The theme of this project was based on selective alkane oxidation with oxygen as the sole oxidant in a solvent-free system by means of shape selective catalysis. This was to provide a competitor for the application of ‘green’ synthesis of linear primary alcohols, which are
exceptionally relevant compounds for the fine chemicals industry from surfactants and coatings to cosmetics.
Groundwork for this project was based on the autoxidation of n-decane and subsequent analysis of complex reaction mixtures. Through standard solutions, calculators for conversion and selectivity were developed for 1H-NMR and GC-MS analysis. The oxidation of n-decane is possible with no added initiator or catalyst when operating at temperatures >120 oC, with conversions up to 12% and the major products being (2- to 5-) decanol and decanone, this was ascribed to the presence of autoxidation phenomena. These bench mark studies were then extended to the oxidation of cyclooctane as a model system for cyclic hydrocarbons, and to investigate the effects of a lower bond dissociation energy to the activation of saturated alkanes and the effect that a different steric hindrance can have on the reactivity of micro and meso-porous materials.
Heterogeneous catalysts based on commercial bulk supports; like TiO2 and Nb2O5; as well as porous supports like MCM-41 and ZSM-5 were developed, including particular emphasis for the development of micro- and meso- porous TiO2 and Nb2O5. For these materials wetness
impregnation was used to add a range of metal nanoparticles, especially focusing on Fe, Mn, and Pd, on supports which were characterized with a range of analytical techniques including: XRPD, ATR-FTIR, TGA, ICP-MS and XPS.
Catalytic tests with Fe/TiO2 were used as a benchmark for our studies. It was found bulk Fe/TiO2 could catalyse n-decane oxidation in conditions where no autoxidation had occurred. Using this catalyst optimised parameters for n-decane oxidation were determined (T = 115 oC,
PO2 = 1 bar M:S = 1:1000, t = 24 h, stirrer speed = 500-700 rpm). These parameters were then applied to the range of catalysts synthesised. It was found in most cases that iron was the top performer on which ever support was used. Supported noble metals and manganese, despite their literature presence, were found to be poor catalysts at best. This is suspected to be due to the existence of inhibiting metal-support interactions. No clear selectivity for alcohols was observed from the range of catalysts tested. Cyclooctane oxidation was also possible with the catalysts developed. It was found that Fe/ZSM-5 and analogues are capable of very high conversion (>60%) and selectivity for cyclooctanone (>60%) potentially making them candidates to be used in the production of precursors for the fibres industry.
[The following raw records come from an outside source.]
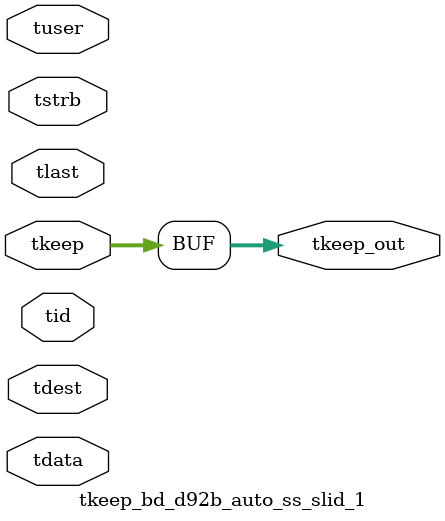
<source format=v>


`timescale 1ps/1ps

module tkeep_bd_d92b_auto_ss_slid_1 #
(
parameter C_S_AXIS_TDATA_WIDTH = 32,
parameter C_S_AXIS_TUSER_WIDTH = 0,
parameter C_S_AXIS_TID_WIDTH   = 0,
parameter C_S_AXIS_TDEST_WIDTH = 0,
parameter C_M_AXIS_TDATA_WIDTH = 32
)
(
input  [(C_S_AXIS_TDATA_WIDTH == 0 ? 1 : C_S_AXIS_TDATA_WIDTH)-1:0     ] tdata,
input  [(C_S_AXIS_TUSER_WIDTH == 0 ? 1 : C_S_AXIS_TUSER_WIDTH)-1:0     ] tuser,
input  [(C_S_AXIS_TID_WIDTH   == 0 ? 1 : C_S_AXIS_TID_WIDTH)-1:0       ] tid,
input  [(C_S_AXIS_TDEST_WIDTH == 0 ? 1 : C_S_AXIS_TDEST_WIDTH)-1:0     ] tdest,
input  [(C_S_AXIS_TDATA_WIDTH/8)-1:0 ] tkeep,
input  [(C_S_AXIS_TDATA_WIDTH/8)-1:0 ] tstrb,
input                                                                    tlast,
output [(C_M_AXIS_TDATA_WIDTH/8)-1:0 ] tkeep_out
);

assign tkeep_out = {tkeep[7:0]};

endmodule


</source>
Microporous metal oxides with an additional metal within the framework were developed for their potential to create confined metal active sites. Additional dopant metals were chosen based on those found to be active in previous chapters/ those with significant literature presence. Synthesis was conducted via a template-assisted hydrothermal protocol with optimisation developed here. However, literature descriptions of template removal were unable to be replicated (most likely by incorrect synthesis parameters, like the pH, reported in the original references). Instead, several template removal techniques were trialled (calcination, acid washing, template oxidation) as well as an innovative synthesis via a
peptization method. This also allowed development of a novel type of analysis where changes in pore structure and thermal stability of these materials were studied in situ using XRPD. We observed that template-free microporous titanium oxide was easily collapsing due to its
delicate pore structure upon template removal. Undoped and metal doped template-including and pore-collapsed template-free material were unable to activate alkanes. However, microporous titanium oxide doped with iron nanoparticles was achieved through peptization
of anatase followed by wetness impregnation. This material could activate cyclooctane with relatively low conversion (< 10%).
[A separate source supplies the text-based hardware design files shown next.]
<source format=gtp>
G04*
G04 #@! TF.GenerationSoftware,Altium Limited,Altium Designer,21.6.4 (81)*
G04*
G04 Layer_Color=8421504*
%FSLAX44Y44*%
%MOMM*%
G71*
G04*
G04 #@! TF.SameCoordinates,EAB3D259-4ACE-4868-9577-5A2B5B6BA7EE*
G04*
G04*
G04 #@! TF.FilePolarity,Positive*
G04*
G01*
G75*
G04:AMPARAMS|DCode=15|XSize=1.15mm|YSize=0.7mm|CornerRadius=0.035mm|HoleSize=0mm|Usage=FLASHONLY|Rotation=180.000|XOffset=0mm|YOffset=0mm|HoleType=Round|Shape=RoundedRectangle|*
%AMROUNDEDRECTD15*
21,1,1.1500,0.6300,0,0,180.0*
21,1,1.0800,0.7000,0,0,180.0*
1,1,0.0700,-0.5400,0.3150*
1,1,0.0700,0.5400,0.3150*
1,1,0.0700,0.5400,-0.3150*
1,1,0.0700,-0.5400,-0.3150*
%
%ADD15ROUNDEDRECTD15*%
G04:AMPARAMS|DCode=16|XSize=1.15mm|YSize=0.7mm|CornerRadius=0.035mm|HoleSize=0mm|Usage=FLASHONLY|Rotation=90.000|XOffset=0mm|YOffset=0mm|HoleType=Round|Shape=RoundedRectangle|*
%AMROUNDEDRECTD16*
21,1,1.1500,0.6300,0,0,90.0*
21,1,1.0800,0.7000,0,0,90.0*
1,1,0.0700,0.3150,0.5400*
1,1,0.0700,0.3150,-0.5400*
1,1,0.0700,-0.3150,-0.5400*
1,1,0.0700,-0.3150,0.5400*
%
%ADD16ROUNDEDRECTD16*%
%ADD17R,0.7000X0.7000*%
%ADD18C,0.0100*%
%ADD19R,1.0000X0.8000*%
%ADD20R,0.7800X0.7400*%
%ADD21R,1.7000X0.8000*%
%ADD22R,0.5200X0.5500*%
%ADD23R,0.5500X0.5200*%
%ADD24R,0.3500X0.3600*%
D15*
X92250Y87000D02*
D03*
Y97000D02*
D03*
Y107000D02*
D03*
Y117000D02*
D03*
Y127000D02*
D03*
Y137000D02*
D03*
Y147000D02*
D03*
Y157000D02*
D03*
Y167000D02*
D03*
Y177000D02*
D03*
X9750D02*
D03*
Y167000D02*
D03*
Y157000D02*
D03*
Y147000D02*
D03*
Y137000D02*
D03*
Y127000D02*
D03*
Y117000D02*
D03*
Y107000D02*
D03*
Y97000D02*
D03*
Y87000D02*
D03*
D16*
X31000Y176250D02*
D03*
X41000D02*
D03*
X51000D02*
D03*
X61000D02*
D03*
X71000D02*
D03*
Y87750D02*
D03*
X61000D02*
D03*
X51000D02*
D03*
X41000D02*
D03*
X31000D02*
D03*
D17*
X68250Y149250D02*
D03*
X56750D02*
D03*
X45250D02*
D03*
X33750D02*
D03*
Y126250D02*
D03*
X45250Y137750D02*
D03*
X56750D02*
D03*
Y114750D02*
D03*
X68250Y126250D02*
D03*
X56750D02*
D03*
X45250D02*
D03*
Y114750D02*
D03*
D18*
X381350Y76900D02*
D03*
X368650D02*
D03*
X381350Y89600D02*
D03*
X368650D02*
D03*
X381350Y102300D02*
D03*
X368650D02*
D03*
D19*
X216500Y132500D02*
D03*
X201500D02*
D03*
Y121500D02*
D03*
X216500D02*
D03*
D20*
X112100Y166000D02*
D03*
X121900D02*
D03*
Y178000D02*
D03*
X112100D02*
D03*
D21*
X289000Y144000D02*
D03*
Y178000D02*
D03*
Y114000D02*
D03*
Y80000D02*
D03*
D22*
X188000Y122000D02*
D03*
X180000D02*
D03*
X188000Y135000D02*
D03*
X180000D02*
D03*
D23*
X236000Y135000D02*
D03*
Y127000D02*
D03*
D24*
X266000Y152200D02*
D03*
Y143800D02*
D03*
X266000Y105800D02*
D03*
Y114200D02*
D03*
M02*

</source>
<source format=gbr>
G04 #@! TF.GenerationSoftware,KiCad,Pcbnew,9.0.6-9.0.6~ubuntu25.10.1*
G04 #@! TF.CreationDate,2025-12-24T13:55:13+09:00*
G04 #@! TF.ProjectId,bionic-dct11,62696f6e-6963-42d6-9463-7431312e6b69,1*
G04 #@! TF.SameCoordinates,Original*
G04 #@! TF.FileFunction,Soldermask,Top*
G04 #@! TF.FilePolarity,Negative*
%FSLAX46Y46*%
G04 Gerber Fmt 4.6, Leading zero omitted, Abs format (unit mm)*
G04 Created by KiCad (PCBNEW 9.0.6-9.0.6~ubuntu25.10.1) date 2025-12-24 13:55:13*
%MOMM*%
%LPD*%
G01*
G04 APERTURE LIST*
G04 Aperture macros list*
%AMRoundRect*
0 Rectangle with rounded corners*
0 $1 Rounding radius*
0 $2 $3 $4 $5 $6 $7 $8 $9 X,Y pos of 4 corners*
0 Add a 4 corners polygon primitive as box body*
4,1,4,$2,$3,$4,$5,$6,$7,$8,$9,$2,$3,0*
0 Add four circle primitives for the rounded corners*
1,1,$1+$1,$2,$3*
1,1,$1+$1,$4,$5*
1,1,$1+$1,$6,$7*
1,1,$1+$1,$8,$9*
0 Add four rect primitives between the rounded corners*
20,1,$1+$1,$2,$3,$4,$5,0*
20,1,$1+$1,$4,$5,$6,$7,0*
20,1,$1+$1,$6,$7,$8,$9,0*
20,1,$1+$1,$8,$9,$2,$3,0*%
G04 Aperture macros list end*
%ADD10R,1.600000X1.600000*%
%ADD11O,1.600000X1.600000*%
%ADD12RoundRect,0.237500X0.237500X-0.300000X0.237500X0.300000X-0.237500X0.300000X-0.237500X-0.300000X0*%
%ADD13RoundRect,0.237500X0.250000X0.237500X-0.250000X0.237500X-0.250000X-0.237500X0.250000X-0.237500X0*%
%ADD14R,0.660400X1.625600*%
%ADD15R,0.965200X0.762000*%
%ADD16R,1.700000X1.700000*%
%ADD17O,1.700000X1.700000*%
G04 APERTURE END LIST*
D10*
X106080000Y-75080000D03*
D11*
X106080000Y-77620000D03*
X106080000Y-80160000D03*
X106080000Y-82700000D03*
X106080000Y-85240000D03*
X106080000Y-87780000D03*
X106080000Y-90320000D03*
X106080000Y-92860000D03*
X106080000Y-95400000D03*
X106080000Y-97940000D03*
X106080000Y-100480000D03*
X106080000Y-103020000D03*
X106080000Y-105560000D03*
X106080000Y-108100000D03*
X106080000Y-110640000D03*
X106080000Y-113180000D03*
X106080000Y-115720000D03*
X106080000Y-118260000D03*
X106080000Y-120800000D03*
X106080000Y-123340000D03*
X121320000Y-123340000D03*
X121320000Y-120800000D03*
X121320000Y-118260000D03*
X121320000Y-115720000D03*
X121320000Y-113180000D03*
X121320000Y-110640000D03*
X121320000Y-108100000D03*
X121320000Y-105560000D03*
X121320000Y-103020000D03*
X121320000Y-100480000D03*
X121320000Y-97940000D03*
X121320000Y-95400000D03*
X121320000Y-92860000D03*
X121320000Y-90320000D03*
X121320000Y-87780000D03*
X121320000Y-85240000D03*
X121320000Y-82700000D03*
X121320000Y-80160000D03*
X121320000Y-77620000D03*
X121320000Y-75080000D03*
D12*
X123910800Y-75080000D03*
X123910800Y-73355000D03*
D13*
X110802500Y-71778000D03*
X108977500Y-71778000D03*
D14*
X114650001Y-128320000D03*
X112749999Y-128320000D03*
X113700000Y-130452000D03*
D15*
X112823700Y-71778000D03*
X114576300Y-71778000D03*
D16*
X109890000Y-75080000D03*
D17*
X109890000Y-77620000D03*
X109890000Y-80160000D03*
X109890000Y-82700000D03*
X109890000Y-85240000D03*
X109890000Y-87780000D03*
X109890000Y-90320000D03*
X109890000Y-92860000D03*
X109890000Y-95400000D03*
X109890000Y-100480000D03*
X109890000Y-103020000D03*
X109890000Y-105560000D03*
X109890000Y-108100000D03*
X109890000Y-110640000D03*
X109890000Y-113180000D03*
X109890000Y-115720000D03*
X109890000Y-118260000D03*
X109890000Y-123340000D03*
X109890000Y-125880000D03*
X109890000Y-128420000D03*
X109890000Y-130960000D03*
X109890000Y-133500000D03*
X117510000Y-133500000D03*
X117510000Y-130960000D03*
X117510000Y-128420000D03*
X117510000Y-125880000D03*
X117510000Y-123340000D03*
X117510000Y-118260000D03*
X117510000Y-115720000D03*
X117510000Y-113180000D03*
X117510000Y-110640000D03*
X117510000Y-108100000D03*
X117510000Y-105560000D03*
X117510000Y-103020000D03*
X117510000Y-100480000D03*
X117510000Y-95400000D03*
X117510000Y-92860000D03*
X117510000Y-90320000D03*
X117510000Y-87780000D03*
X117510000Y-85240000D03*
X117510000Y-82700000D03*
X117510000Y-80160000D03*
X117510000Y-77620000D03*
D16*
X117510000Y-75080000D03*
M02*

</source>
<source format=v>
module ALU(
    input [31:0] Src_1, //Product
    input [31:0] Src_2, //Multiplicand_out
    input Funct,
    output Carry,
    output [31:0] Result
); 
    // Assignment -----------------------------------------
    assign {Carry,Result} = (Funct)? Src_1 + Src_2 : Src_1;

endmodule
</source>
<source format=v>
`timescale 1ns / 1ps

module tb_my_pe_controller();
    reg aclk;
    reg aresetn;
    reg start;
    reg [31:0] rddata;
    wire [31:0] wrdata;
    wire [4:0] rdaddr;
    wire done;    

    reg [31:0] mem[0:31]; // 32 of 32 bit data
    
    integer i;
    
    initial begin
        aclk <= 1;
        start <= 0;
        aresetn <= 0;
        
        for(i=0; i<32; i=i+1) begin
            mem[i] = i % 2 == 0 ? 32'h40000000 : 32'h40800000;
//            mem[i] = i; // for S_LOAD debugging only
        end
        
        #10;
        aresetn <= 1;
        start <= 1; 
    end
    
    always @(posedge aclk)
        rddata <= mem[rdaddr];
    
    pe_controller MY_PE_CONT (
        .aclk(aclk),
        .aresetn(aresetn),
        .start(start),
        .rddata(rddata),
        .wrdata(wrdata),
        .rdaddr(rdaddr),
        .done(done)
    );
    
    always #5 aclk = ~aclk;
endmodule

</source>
Novel microporous template-free iron-doped niobium oxide was synthesised successfully, with the porous framework intact. Again, literature descriptions of template removal were unable to be replicated for the same reasons of TiO2. However, a novel and promising form of template
removal with phthalic anhydride was developed. This material was then applied to alkane oxidation, where it was unable to activate n-decane and gave low conversion (< 10%) for cyclooctane oxidation.